The Jewels of Rosie Criddle



I’m the sentimental one in my family, clinging to nostalgia like a forgotten scent dancing anew on the nostrils; a sashaying, shimmering sense of something long gone, filling my head and heart with dizzy, fragrant memories of a nature most intoxicating. It is my daily delight to dally and daydream, a pleasure all of my own.
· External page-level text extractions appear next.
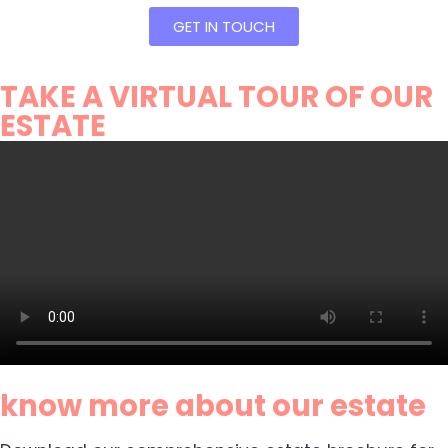
GET IN TOUCH
TAKE A VIRTUAL TOUR OF OUR
ESTATE
know more about our estate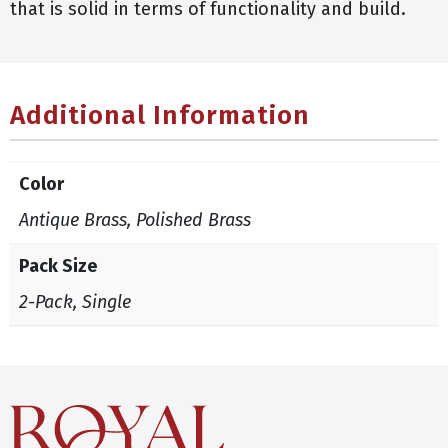
that is solid in terms of functionality and build.
Additional Information
Color
Antique Brass, Polished Brass
Pack Size
2-Pack, Single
So fitting, it would seem, that the jewellery of both my grandmothers should be given to my care after they passed. ‘Precious’ jewels distributed evenly, of course, but the smaller pieces mine, all mine. I bookend the word precious because who is to say after one has departed which and what holds the most value. Sometimes even the brightest diamond cannot extinguish the sweetest of stories behind the plainest of objects. A small, smooth pebble might be the dearest tale you’ll ever or never tell, safely tucked away under the lid of your treasure chest alongside other pieces of your history until your granddaughter lays them out carefully, wondering from whence they came.
Of the two of my grandmothers, I knew very little of Nana, my father’s mother. That’s not to say that we didn’t spend time together, we certainly did, but she never gave anything more of herself than a wonderful lunchtime spread, a cracking cup of tea and a quiet, maternal generosity. She is an enigma I will never come to uncover. It will forever be that I know little more of her than this.

And so the jewellery she left behind, mostly brooches, speaks softly to me, whispering glimmering peels of light that cast images of her in my mind. I imagine her old hands peering at these little jewels from time to time and expressions on her face make fodder for my thoughts.
When I wear a piece of hers, tales tentatively whir, flashes flicker of her as a small girl in the Welsh countryside. I see boxes wrapped in bows on birthdays, shy young boys tenderly handing her velvet pouches and her eyes eagerly choosing 'that one please' at glassy counters.

I see little Rosie Criddle with a brooch on her cardigan. Then Rose Criddle the quiet young woman who married a man named Daniel with silver glinting on her dress, gave him Ian and then David, and finally became the woman I knew, Rose Gurteen.

While I may never quite have known her in her fullest capacity, I'm warmed to have pieces of her that could otherwise have been lost or tucked away in a closed box. The jigsaw pieces of Rosie Criddle create stories true of her or of my own complete fancy, inspired by her memory. 

They remain well-worn, well-loved and dearly remembered.